■ **To-do item**:
Each entry must be printed again without a single change.

**********

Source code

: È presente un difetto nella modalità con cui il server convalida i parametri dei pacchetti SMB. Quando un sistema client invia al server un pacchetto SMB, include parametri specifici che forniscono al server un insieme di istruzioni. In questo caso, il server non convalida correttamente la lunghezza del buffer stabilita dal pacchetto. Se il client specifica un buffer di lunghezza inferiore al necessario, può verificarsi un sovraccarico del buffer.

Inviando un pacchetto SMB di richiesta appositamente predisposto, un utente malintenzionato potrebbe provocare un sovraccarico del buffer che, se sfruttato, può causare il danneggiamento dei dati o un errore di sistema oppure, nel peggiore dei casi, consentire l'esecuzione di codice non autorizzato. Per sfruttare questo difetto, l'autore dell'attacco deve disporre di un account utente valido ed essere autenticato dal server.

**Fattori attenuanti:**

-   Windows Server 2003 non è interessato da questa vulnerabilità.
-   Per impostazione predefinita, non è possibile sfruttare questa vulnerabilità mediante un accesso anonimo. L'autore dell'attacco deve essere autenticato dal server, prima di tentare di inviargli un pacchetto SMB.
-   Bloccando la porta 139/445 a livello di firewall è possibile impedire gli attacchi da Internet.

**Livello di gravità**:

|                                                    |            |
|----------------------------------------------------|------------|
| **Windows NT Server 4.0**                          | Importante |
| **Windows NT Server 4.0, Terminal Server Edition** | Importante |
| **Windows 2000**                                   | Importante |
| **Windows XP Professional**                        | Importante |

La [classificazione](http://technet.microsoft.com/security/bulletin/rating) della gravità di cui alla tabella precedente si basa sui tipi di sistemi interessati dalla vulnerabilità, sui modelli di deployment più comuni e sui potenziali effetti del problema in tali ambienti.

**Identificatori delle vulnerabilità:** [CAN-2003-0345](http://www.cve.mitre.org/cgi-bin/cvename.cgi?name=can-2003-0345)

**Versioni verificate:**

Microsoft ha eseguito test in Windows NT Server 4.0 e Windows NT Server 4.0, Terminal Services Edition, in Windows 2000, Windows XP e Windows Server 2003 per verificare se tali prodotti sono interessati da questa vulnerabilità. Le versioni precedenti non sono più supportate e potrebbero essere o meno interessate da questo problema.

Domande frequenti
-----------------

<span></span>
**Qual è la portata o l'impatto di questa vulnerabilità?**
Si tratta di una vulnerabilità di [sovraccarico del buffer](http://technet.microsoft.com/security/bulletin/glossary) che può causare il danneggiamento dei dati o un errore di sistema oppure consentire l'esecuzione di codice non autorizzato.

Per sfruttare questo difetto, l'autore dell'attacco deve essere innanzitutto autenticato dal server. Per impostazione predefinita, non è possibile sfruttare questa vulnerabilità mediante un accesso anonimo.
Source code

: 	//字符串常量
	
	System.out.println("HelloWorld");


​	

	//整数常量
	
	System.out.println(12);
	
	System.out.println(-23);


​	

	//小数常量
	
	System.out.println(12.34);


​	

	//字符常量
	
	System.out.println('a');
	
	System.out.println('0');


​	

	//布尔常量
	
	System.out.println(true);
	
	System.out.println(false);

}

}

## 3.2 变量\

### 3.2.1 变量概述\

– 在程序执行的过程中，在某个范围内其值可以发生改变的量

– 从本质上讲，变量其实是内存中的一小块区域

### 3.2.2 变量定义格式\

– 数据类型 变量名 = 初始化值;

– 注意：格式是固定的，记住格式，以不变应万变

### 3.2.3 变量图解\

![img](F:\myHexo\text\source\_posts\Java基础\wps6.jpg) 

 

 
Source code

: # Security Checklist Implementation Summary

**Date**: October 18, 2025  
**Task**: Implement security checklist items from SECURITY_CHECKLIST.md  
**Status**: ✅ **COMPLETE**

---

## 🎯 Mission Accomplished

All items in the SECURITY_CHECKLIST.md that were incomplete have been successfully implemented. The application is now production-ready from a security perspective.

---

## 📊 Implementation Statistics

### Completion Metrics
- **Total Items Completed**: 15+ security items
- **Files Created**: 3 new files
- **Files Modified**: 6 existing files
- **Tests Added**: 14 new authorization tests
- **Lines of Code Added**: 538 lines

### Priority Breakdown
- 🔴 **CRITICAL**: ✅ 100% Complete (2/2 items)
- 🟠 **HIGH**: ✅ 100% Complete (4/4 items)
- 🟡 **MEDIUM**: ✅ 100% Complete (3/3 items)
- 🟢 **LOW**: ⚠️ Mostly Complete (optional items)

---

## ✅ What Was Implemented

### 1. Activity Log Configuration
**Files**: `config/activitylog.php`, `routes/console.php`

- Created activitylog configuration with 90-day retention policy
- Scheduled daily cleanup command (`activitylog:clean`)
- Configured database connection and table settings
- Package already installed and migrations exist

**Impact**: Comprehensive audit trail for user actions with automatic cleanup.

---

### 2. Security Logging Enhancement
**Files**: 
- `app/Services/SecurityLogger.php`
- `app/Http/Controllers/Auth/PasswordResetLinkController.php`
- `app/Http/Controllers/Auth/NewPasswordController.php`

**********

■ **Answer section**:
Source code

: È presente un difetto nella modalità con cui il server convalida i parametri dei pacchetti SMB. Quando un sistema client invia al server un pacchetto SMB, include parametri specifici che forniscono al server un insieme di istruzioni. In questo caso, il server non convalida correttamente la lunghezza del buffer stabilita dal pacchetto. Se il client specifica un buffer di lunghezza inferiore al necessario, può verificarsi un sovraccarico del buffer.

Inviando un pacchetto SMB di richiesta appositamente predisposto, un utente malintenzionato potrebbe provocare un sovraccarico del buffer che, se sfruttato, può causare il danneggiamento dei dati o un errore di sistema oppure, nel peggiore dei casi, consentire l'esecuzione di codice non autorizzato. Per sfruttare questo difetto, l'autore dell'attacco deve disporre di un account utente valido ed essere autenticato dal server.

**Fattori attenuanti:**

-   Windows Server 2003 non è interessato da questa vulnerabilità.
-   Per impostazione predefinita, non è possibile sfruttare questa vulnerabilità mediante un accesso anonimo. L'autore dell'attacco deve essere autenticato dal server, prima di tentare di inviargli un pacchetto SMB.
-   Bloccando la porta 139/445 a livello di firewall è possibile impedire gli attacchi da Internet.

**Livello di gravità**:

|                                                    |            |
|----------------------------------------------------|------------|
| **Windows NT Server 4.0**                          | Importante |
| **Windows NT Server 4.0, Terminal Server Edition** | Importante |
| **Windows 2000**                                   | Importante |
| **Windows XP Professional**                        | Importante |

La [classificazione](http://technet.microsoft.com/security/bulletin/rating) della gravità di cui alla tabella precedente si basa sui tipi di sistemi interessati dalla vulnerabilità, sui modelli di deployment più comuni e sui potenziali effetti del problema in tali ambienti.

**Identificatori delle vulnerabilità:** [CAN-2003-0345](http://www.cve.mitre.org/cgi-bin/cvename.cgi?name=can-2003-0345)

**Versioni verificate:**

Microsoft ha eseguito test in Windows NT Server 4.0 e Windows NT Server 4.0, Terminal Services Edition, in Windows 2000, Windows XP e Windows Server 2003 per verificare se tali prodotti sono interessati da questa vulnerabilità. Le versioni precedenti non sono più supportate e potrebbero essere o meno interessate da questo problema.

Domande frequenti
-----------------

<span></span>
**Qual è la portata o l'impatto di questa vulnerabilità?**
Si tratta di una vulnerabilità di [sovraccarico del buffer](http://technet.microsoft.com/security/bulletin/glossary) che può causare il danneggiamento dei dati o un errore di sistema oppure consentire l'esecuzione di codice non autorizzato.

Per sfruttare questo difetto, l'autore dell'attacco deve essere innanzitutto autenticato dal server. Per impostazione predefinita, non è possibile sfruttare questa vulnerabilità mediante un accesso anonimo.
Source code

: 	//字符串常量
	
	System.out.println("HelloWorld");


​	

	//整数常量
	
	System.out.println(12);
	
	System.out.println(-23);


​	

	//小数常量
	
	System.out.println(12.34);


​	

	//字符常量
	
	System.out.println('a');
	
	System.out.println('0');


​	

	//布尔常量
	
	System.out.println(true);
	
	System.out.println(false);

}

}

## 3.2 变量\

### 3.2.1 变量概述\

– 在程序执行的过程中，在某个范围内其值可以发生改变的量

– 从本质上讲，变量其实是内存中的一小块区域

### 3.2.2 变量定义格式\

– 数据类型 变量名 = 初始化值;

– 注意：格式是固定的，记住格式，以不变应万变

### 3.2.3 变量图解\

![img](F:\myHexo\text\source\_posts\Java基础\wps6.jpg) 

 

 
Source code

: # Security Checklist Implementation Summary

**Date**: October 18, 2025  
**Task**: Implement security checklist items from SECURITY_CHECKLIST.md  
**Status**: ✅ **COMPLETE**

---

## 🎯 Mission Accomplished

All items in the SECURITY_CHECKLIST.md that were incomplete have been successfully implemented. The application is now production-ready from a security perspective.

---

## 📊 Implementation Statistics

### Completion Metrics
- **Total Items Completed**: 15+ security items
- **Files Created**: 3 new files
- **Files Modified**: 6 existing files
- **Tests Added**: 14 new authorization tests
- **Lines of Code Added**: 538 lines

### Priority Breakdown
- 🔴 **CRITICAL**: ✅ 100% Complete (2/2 items)
- 🟠 **HIGH**: ✅ 100% Complete (4/4 items)
- 🟡 **MEDIUM**: ✅ 100% Complete (3/3 items)
- 🟢 **LOW**: ⚠️ Mostly Complete (optional items)

---

## ✅ What Was Implemented

### 1. Activity Log Configuration
**Files**: `config/activitylog.php`, `routes/console.php`

- Created activitylog configuration with 90-day retention policy
- Scheduled daily cleanup command (`activitylog:clean`)
- Configured database connection and table settings
- Package already installed and migrations exist

**Impact**: Comprehensive audit trail for user actions with automatic cleanup.

---

### 2. Security Logging Enhancement
**Files**: 
- `app/Services/SecurityLogger.php`
- `app/Http/Controllers/Auth/PasswordResetLinkController.php`
- `app/Http/Controllers/Auth/NewPasswordController.php`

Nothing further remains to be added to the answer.